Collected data
┌────────

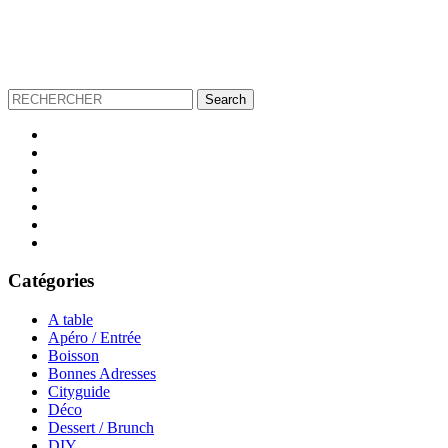
Catégories
A table
Apéro / Entrée
Boisson
Bonnes Adresses
Cityguide
Déco
Dessert / Brunch
DIY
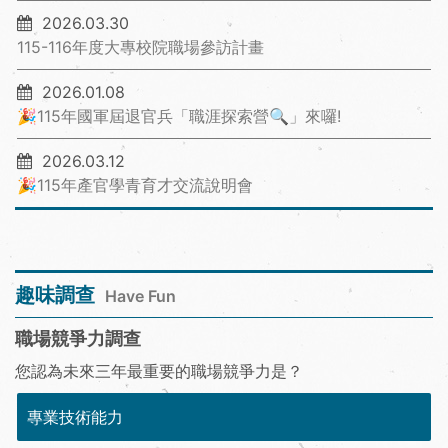
2026.03.30
115-116年度大專校院職場參訪計畫
2026.01.08
🎉115年國軍屆退官兵「職涯探索營🔍」來囉!
2026.03.12
🎉115年產官學青育才交流說明會
趣味調查
Have Fun
職場競爭力調查
您認為未來三年最重要的職場競爭力是？
專業技術能力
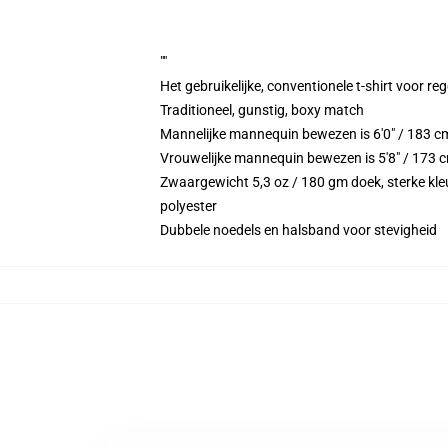
""
Het gebruikelijke, conventionele t-shirt voor re
Traditioneel, gunstig, boxy match
Mannelijke mannequin bewezen is 6'0" / 183 
Vrouwelijke mannequin bewezen is 5'8" / 173 
Zwaargewicht 5,3 oz / 180 gm doek, sterke kleu
polyester
Dubbele noedels en halsband voor stevigheid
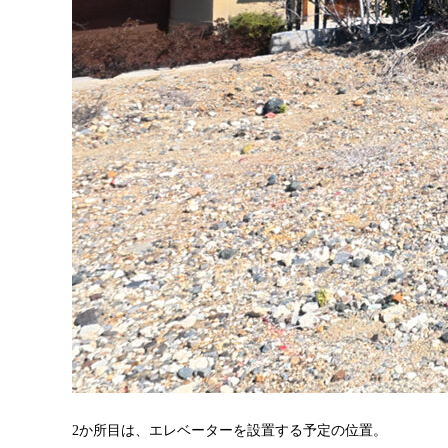
2か所目は、エレベーターを設置する予定の位置。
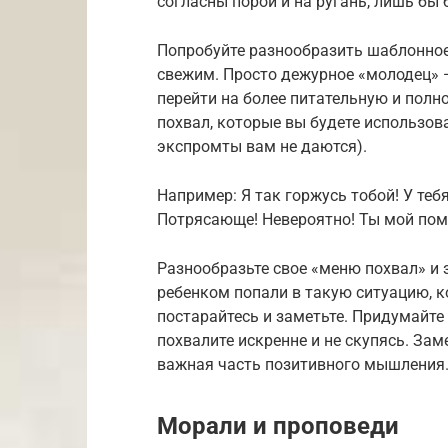
согласны порой и на ругань, лишь бы 
Попробуйте разнообразить шаблонное
свежим. Просто дежурное «молодец» 
перейти на более питательную и полн
похвал, которые вы будете использова
экспромты вам не даются).
Например: Я так горжусь тобой! У теб
Потрясающе! Невероятно! Ты мой пом
Разнообразьте свое «меню похвал» и з
ребенком попали в такую ситуацию, ко
постарайтесь и заметьте. Придумайте 
похвалите искренне и не скупясь. За
важная часть позитивного мышления
Морали и проповеди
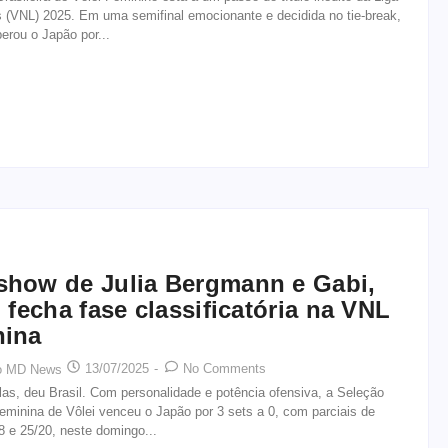
 (VNL) 2025. Em uma semifinal emocionante e decidida no tie-break,
perou o Japão por...
how de Julia Bergmann e Gabi,
l fecha fase classificatória na VNL
nina
13/07/2025
-
No Comments
o MD News
as, deu Brasil. Com personalidade e potência ofensiva, a Seleção
Feminina de Vôlei venceu o Japão por 3 sets a 0, com parciais de
8 e 25/20, neste domingo...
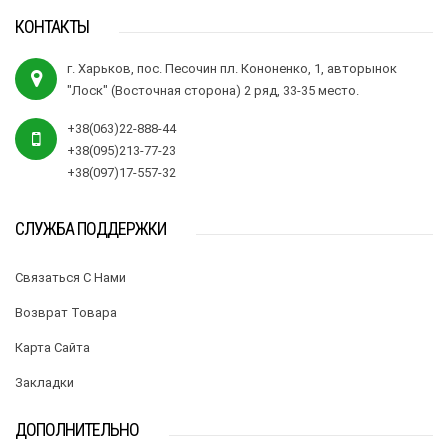
КОНТАКТЫ
г. Харьков, пос. Песочин пл. Кононенко, 1, авторынок
"Лоск" (Восточная сторона) 2 ряд, 33-35 место.
+38(063)22-888-44
+38(095)213-77-23
+38(097)17-557-32
СЛУЖБА ПОДДЕРЖКИ
Связаться С Нами
Возврат Товара
Карта Сайта
Закладки
ДОПОЛНИТЕЛЬНО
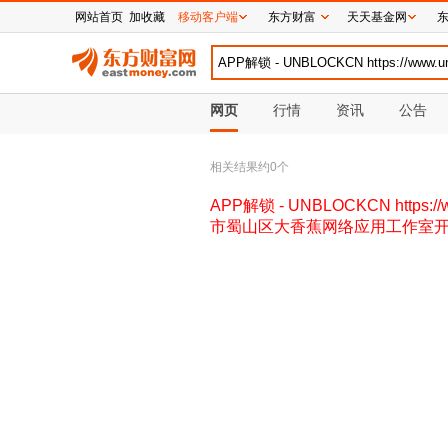
网站首页
加收藏
移动客户端
东方财富
天天基金网
网页
行情
资讯
公告
相关结果约
0
个
APP解锁 - UNBLOCKCN https:
市蜀山区大香蕉网络应用工作室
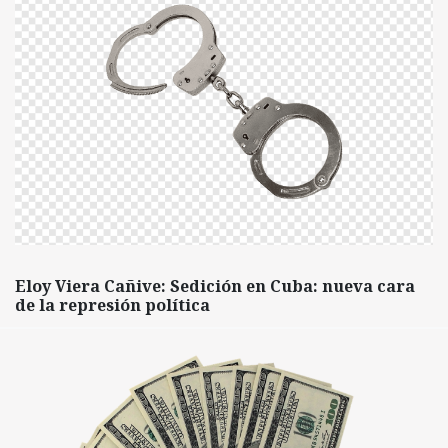
Eloy Viera Cañive: Sedición en Cuba: nueva cara
de la represión política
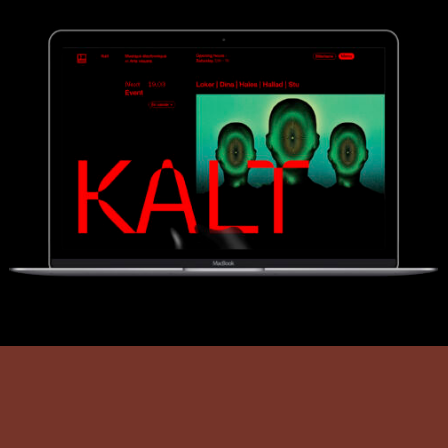
Le Kalt
Web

└────────

Assigned task
Would you filter the records and copy out each line containing "voor"?

Answer box
Het gebruikelijke, conventionele t-shirt voor re
Dubbele noedels en halsband voor stevigheid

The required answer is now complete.